***** Data to examine *****
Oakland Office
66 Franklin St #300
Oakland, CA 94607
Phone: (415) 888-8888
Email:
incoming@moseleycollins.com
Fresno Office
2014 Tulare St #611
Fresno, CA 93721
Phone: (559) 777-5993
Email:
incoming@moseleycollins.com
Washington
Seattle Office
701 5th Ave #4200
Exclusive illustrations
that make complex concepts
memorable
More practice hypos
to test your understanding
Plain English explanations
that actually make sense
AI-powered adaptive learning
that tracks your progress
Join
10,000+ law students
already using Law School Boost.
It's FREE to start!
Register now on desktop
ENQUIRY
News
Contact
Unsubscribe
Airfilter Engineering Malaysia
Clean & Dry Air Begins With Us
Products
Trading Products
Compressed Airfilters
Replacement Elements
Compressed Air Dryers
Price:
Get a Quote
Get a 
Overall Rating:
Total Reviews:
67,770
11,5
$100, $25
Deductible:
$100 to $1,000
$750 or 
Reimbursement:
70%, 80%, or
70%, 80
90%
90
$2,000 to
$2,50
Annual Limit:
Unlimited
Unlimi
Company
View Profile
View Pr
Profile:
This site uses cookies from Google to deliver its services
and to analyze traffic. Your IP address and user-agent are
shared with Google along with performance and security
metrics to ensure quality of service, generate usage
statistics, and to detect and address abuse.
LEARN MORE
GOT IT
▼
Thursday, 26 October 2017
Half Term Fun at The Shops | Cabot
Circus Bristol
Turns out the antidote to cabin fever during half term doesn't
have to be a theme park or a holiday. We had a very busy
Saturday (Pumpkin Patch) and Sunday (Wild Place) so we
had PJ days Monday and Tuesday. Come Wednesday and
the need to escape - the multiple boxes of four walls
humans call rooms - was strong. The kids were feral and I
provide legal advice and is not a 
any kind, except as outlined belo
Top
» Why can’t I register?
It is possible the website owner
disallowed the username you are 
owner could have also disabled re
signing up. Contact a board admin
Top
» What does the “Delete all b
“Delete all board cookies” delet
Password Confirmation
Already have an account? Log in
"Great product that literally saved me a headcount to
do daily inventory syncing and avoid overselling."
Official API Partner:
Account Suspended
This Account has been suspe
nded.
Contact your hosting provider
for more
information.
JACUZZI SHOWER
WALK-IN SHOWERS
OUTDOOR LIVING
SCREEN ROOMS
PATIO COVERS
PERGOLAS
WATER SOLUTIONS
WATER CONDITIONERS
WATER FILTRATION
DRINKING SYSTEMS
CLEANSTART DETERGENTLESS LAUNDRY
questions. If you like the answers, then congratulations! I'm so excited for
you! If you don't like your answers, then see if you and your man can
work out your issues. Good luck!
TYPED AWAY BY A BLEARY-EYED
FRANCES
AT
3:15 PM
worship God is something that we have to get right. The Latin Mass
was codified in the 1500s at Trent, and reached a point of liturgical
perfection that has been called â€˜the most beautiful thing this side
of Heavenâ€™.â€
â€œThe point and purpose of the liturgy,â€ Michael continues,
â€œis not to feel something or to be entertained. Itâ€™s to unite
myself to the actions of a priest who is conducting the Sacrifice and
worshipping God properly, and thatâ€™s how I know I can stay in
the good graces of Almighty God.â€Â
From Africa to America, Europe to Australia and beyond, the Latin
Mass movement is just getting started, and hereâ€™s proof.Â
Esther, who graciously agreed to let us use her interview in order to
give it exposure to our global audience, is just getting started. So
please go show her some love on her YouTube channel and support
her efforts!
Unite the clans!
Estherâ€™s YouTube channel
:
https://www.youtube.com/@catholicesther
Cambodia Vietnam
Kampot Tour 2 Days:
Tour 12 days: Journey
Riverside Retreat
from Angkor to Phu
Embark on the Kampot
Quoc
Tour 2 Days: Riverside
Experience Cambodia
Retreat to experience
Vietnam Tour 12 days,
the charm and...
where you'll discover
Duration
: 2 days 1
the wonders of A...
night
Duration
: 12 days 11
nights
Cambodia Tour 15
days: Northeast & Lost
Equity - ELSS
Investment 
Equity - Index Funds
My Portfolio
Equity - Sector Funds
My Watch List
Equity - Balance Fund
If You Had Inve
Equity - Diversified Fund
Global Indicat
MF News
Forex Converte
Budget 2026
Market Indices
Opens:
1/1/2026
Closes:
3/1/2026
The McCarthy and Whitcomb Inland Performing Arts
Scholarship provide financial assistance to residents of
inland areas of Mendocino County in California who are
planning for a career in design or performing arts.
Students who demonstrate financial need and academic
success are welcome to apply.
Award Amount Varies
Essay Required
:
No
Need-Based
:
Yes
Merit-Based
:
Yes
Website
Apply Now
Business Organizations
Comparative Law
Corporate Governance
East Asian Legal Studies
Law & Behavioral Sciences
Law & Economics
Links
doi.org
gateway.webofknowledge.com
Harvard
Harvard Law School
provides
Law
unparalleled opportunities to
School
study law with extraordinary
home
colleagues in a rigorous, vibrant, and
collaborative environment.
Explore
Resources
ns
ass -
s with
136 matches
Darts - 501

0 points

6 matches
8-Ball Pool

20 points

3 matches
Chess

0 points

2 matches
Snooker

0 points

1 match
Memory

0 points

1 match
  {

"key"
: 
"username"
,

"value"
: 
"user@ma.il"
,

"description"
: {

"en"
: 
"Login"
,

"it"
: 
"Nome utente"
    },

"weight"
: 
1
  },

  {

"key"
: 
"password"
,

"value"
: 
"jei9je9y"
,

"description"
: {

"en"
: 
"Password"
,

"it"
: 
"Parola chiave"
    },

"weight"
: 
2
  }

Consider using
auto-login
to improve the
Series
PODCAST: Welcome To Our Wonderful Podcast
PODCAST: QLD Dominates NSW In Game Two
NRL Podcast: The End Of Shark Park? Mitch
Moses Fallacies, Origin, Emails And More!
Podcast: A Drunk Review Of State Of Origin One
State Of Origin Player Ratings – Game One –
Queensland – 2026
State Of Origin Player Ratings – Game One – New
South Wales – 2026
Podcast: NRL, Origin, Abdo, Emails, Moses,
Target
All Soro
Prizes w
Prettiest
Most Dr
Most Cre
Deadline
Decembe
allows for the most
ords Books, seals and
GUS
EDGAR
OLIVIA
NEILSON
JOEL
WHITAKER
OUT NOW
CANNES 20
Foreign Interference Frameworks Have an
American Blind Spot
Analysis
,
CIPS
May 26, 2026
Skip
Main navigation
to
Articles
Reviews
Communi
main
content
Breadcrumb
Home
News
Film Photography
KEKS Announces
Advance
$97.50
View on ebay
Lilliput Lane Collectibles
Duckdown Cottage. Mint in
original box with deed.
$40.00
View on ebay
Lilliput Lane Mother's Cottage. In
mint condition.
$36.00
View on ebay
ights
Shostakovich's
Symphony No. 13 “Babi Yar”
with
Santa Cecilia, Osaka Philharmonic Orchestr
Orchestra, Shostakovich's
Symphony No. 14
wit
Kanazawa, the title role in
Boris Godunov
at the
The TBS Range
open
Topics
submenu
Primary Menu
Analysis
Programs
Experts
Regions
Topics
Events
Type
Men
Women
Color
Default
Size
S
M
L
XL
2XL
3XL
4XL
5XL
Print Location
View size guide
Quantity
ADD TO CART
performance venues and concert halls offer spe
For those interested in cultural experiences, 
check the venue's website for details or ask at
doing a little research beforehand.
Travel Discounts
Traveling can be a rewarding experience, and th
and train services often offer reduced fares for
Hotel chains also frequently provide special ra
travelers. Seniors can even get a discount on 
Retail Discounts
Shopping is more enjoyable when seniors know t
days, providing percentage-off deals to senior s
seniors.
*****
Select and copy every line of the material that holds the string "Latin".

- Result
worship God is something that we have to get right. The Latin Mass
From Africa to America, Europe to Australia and beyond, the Latin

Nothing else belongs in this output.